Cartography of the Spin-Orbit-Interaction
Semiconductor-based spinelectronics has been discussed as a possible alternative to the currently used charge-based information technology since about 1990. In principle, utilizing the magnetic moment (spin) of an electron leads to a faster and more energy efficient processing of bits and bytes than within the actual Si-based processors.
Moreover, using the electron spin could be the trigger to spatially integrate information processing and data storage, since the storage in magnetic hard disks is already based on the electron spin. However, so far, manipulation experiments of the spin revealed signals which are much too small for any practical application.
A possible reason for the unfavorable efficiency has now been identified by a research team from RWTH Aachen University led by Prof.
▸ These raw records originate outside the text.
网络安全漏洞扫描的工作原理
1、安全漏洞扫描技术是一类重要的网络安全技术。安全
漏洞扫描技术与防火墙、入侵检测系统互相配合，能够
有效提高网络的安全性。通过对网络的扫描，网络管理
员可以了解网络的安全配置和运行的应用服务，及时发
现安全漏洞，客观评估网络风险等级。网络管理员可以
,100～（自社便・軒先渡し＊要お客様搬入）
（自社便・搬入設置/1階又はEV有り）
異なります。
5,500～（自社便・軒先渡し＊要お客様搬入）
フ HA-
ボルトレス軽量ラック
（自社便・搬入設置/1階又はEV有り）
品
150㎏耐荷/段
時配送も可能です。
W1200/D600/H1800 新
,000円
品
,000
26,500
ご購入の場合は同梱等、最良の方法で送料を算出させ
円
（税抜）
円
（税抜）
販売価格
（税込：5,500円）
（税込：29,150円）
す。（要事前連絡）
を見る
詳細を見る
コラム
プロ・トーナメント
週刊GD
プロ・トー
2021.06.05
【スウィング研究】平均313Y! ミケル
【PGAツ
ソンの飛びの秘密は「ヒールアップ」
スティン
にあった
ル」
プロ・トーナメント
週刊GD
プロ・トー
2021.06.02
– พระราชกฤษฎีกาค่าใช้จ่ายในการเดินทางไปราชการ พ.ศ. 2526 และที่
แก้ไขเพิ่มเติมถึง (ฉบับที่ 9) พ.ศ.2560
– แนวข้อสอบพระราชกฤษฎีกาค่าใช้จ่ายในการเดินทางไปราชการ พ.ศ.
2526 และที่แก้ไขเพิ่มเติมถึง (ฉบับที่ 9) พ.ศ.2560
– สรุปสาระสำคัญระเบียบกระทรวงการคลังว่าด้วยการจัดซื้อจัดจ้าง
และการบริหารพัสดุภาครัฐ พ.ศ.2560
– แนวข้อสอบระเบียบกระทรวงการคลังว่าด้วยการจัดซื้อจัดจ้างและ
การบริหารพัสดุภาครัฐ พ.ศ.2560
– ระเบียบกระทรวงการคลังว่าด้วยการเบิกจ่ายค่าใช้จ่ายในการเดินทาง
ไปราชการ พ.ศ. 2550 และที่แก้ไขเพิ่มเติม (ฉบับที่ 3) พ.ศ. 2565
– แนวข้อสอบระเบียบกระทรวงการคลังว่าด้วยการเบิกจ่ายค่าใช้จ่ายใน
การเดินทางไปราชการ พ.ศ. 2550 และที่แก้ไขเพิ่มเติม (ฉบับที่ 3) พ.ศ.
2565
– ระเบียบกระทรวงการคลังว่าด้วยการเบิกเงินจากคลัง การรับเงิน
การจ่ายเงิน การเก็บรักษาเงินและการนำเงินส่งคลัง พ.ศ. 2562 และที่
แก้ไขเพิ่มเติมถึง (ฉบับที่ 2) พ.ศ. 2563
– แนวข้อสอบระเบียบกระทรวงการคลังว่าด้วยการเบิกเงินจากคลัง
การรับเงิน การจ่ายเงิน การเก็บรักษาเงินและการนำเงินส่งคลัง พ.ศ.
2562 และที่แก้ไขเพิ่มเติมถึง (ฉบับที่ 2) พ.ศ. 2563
M. Morgenstern (member of JARA-FIT), which was supported by calculations from Prof. E. Y. Sherman (University of the Basques Country). The physicists used a scanning tunneling microscope which operates at -273° C to map the interaction of the electronic spin with its environment with nanometer precision. The maps, which have now been published within the renowned journal Nature Physics, reveal that the spin-orbit interaction, which is decisive for the manipulation of spins, spatially fluctuates, such that adjacent spins are prone to a different manipulation on the way through a device.
The identified disorder effect can indeed explain the insufficient efficiency of spinelectronic devices so far. The novel mapping method of the spin-orbit interaction is aimed to reduce the contributions from disorder within future devices.